**WHAT NEEDS TO BE DONE:** From the entries below, retype only the lines from the one with "focal_35mm: 35" through the one with "hfov_deg: 57.8", exactly as written.

**ENTRIES SHOWN:**

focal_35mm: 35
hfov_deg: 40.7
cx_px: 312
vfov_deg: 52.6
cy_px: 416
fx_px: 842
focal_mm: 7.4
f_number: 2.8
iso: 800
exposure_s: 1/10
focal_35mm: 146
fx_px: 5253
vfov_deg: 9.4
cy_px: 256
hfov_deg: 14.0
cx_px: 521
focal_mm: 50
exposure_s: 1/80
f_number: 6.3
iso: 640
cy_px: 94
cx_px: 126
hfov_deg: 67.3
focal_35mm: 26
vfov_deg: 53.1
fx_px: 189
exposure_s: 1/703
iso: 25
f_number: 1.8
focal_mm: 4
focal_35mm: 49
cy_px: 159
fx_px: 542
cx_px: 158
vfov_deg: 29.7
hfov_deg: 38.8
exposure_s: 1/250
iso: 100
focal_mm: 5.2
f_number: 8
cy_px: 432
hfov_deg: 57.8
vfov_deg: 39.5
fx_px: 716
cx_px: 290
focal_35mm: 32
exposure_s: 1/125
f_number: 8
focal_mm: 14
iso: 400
---
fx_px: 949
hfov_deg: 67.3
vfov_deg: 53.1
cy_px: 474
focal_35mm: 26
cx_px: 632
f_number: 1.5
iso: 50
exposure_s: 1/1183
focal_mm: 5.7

**RESULT OF THIS EXERCISE:**
focal_35mm: 35
hfov_deg: 40.7
cx_px: 312
vfov_deg: 52.6
cy_px: 416
fx_px: 842
focal_mm: 7.4
f_number: 2.8
iso: 800
exposure_s: 1/10
focal_35mm: 146
fx_px: 5253
vfov_deg: 9.4
cy_px: 256
hfov_deg: 14.0
cx_px: 521
focal_mm: 50
exposure_s: 1/80
f_number: 6.3
iso: 640
cy_px: 94
cx_px: 126
hfov_deg: 67.3
focal_35mm: 26
vfov_deg: 53.1
fx_px: 189
exposure_s: 1/703
iso: 25
f_number: 1.8
focal_mm: 4
focal_35mm: 49
cy_px: 159
fx_px: 542
cx_px: 158
vfov_deg: 29.7
hfov_deg: 38.8
exposure_s: 1/250
iso: 100
focal_mm: 5.2
f_number: 8
cy_px: 432
hfov_deg: 57.8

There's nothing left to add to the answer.